EXTRAIT FOURNI –
Nouvelle ordonnance organique en Région de Bruxelles Capitale :
Retard comblé par rapport aux autres régions mais un texte plus réformateur sur certains aspects
Bruxelles a finalement rejoint la Flandre et la Wallonie en votant un texte qui revoit en profondeur l’organisation matérielle des cultes. Elle remise donc aux archives le décret impérial sur les fabriques d’Eglises datant de 1809 et les arrêtés royaux de 1870 et 1876. Une page se tourne également pour la région de Bruxelles Capitale qui, en revanche, apporte sur certains points des changements plus profonds que ses consœurs, la Flandre et la Wallonie.
Rappelons que la Flandre, dès 2004, avait la première voté un décret organisant les aspects matériels des cultes. Ce décret vient d’être tout récemment modifié par le décret de novembre 2021 relatif à la reconnaissance et au contrôle des communautés convictionnelles locales. La Wallonie, quant à elle, n’a pas vraiment conçu un texte unique regroupant tous les aspects de la question. Elle s’est d’abord concentrée sur une révision de la tutelle sur les « établissements chargés de la gestion du temporel des cultes reconnus » (2014) et a voté ensuite (2017), un décret sur la reconnaissance et les obligations de ces mêmes établissements. Mais, sur certains points, les anciens décrets et AR du 19ème siècle restent encore d’application.
Suppression du niveau communal
Le premier changement structurel apporté par l’ordonnance bruxelloise est la suppression du niveau communal. Même si la Région était déjà l’autorité de tutelle/de contrôle, les communes donnaient leur avis sur les finances de la paroisse et payaient les éventuels suppléments financiers. Ce niveau a donc tout à fait disparu. Il est étonnant de noter que c’est l’inverse de sa voisine wallonne qui avait, elle, supprimé l’échelon régional au profit des communes (la Région restant l’arbitre dans certains cas). Cette évolution à Bruxelles va de pair avec la disparition de la notion de circonscription territoriale, considérée comme obsolète. Dans la capitale, on prend en compte que les fidèles assistent au culte dans la paroisse de leur choix.
Dans la même logique, c’est la Région qui se chargera désormais de verser une indemnité de logement au ministre du culte et non plus la commune. Autre coupure par rapport au passé : il semble que l’obligation des autorités est supprimée lorsque l’établissement peut fournir lui-même un logement au ministre desservant. Par contre, si une commune fournissait un bâtiment au ministre du culte, le texte de loi prévoit la possibilité pour la commune de céder le logement à titre gratuit à la fabrique d’Eglise.
Plus d’informations sur les communautés
L’ordonnance prévoit aussi de fournir plus d’information sur les paroisses, notamment via l’organe représentatif qui semble plus mis à contribution qu’avant. Par exemple, celui-ci doit dorénavant fournir chaque année au Gouvernement la liste de toutes les communautés locales qui sont placées sous sa « juridiction » (ou du moins affiliées), que ces communautés soient reconnues ou non. Parmi les informations à transmettre, figure le nombre de membres que compte la communauté locale. Le texte prévoit que toute communauté reconnue ou qui demande sa reconnaissance compte au moins 200 membres.

DONNÉES FOURNIES –

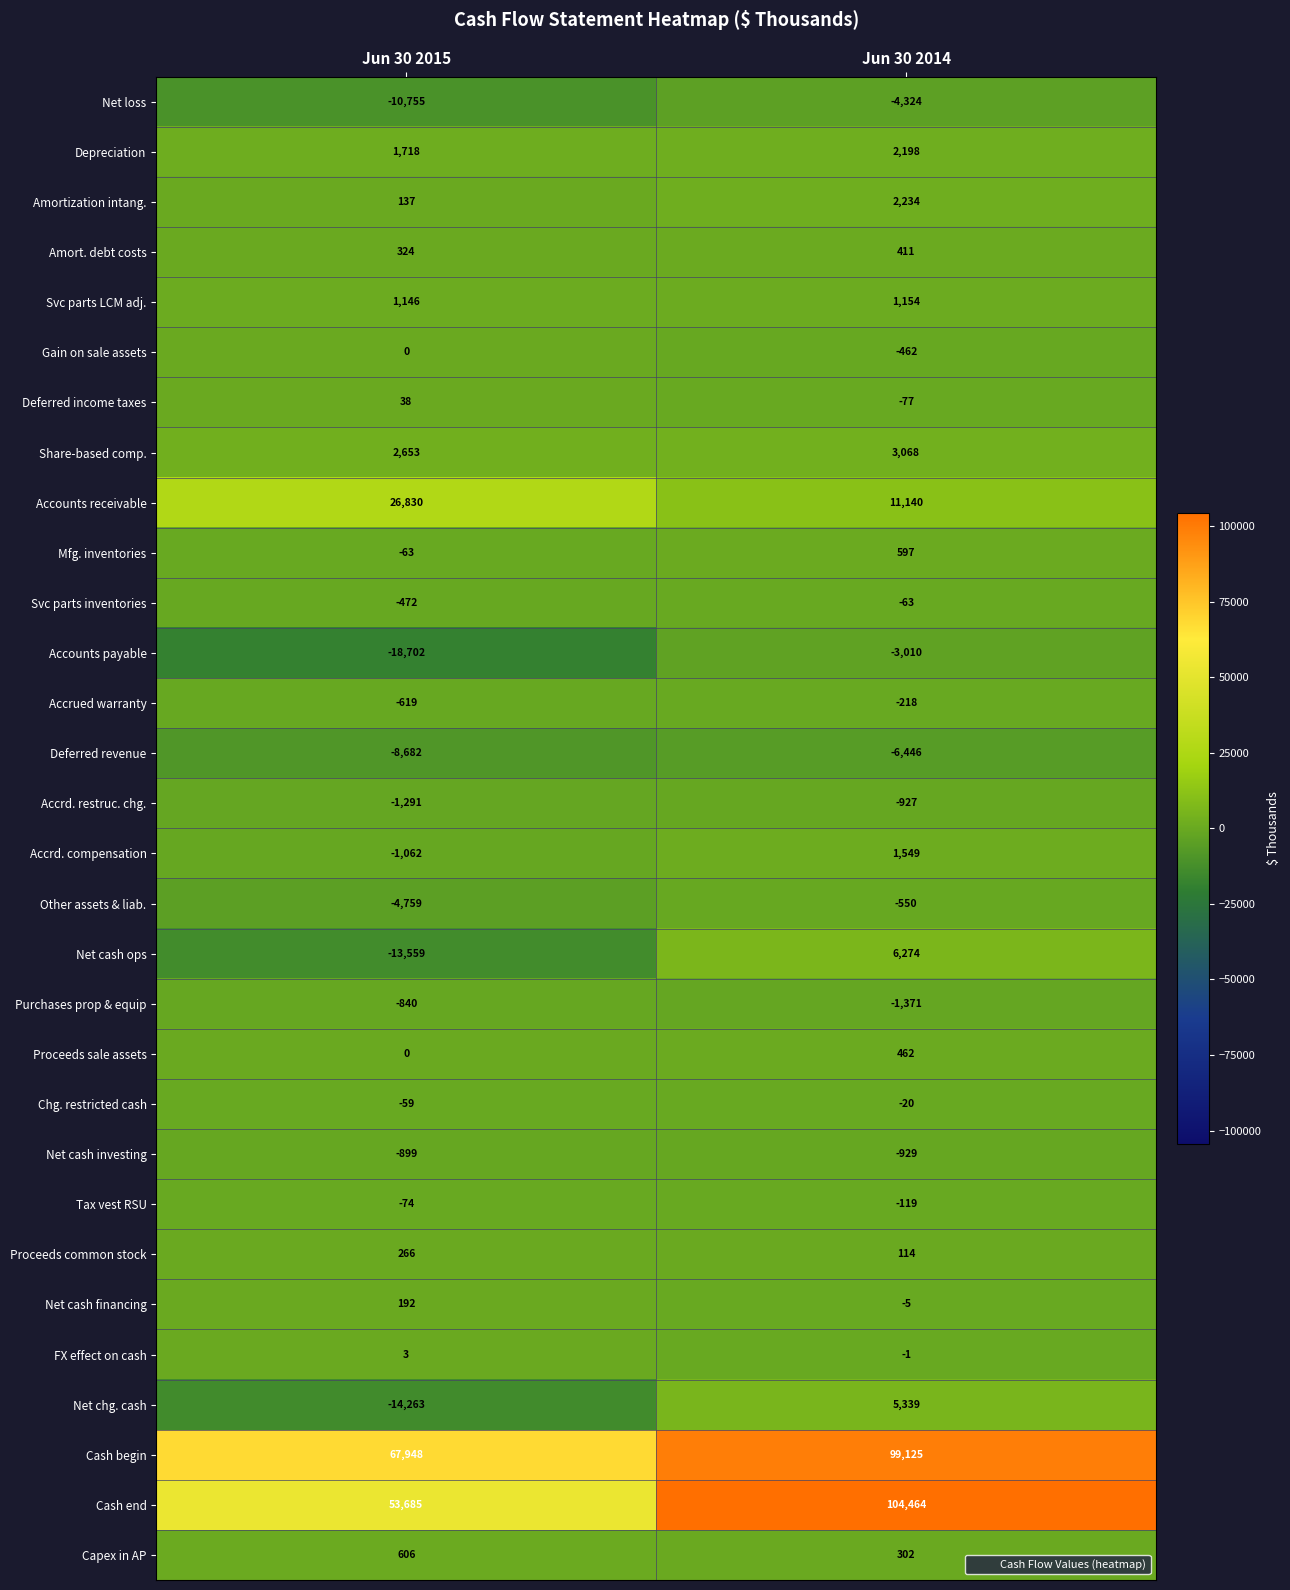

At which label does Accounts receivable reach its peak?

Jun 30 2015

CONSIGNE 1 – Recopiez fidèlement le passage de l'article sur l'ordonnance bruxelloise qui s'ouvre sur les mots contenant « Nouvelle ordonnance organique » et se termine par « et la Wallonie. ».
CONSIGNE 2 –
D'après l'article sur l'ordonnance bruxelloise, les affirmations suivantes sont-elles exactes ? Répondez par oui ou par non et citez à l'identique les mots de l'article qui tranchent la question.
(a) La Flandre a voté un décret sur les aspects matériels des cultes dès 2004.
(b) À Bruxelles, la commune continue de verser l'indemnité de logement au ministre du culte.
(c) Une communauté reconnue doit compter au moins 200 membres.

RÉPONSE ATTENDUE 1 –
Nouvelle ordonnance organique en Région de Bruxelles Capitale :
Retard comblé par rapport aux autres régions mais un texte plus réformateur sur certains aspects
Bruxelles a finalement rejoint la Flandre et la Wallonie en votant un texte qui revoit en profondeur l’organisation matérielle des cultes. Elle remise donc aux archives le décret impérial sur les fabriques d’Eglises datant de 1809 et les arrêtés royaux de 1870 et 1876. Une page se tourne également pour la région de Bruxelles Capitale qui, en revanche, apporte sur certains points des changements plus profonds que ses consœurs, la Flandre et la Wallonie.

RÉPONSE ATTENDUE 2 –
(a) Oui : « la Flandre, dès 2004, avait la première voté un décret organisant les aspects matériels des cultes ».
(b) Non : « c’est la Région qui se chargera désormais de verser une indemnité de logement au ministre du culte et non plus la commune ».
(c) Oui : « toute communauté reconnue ou qui demande sa reconnaissance compte au moins 200 membres ».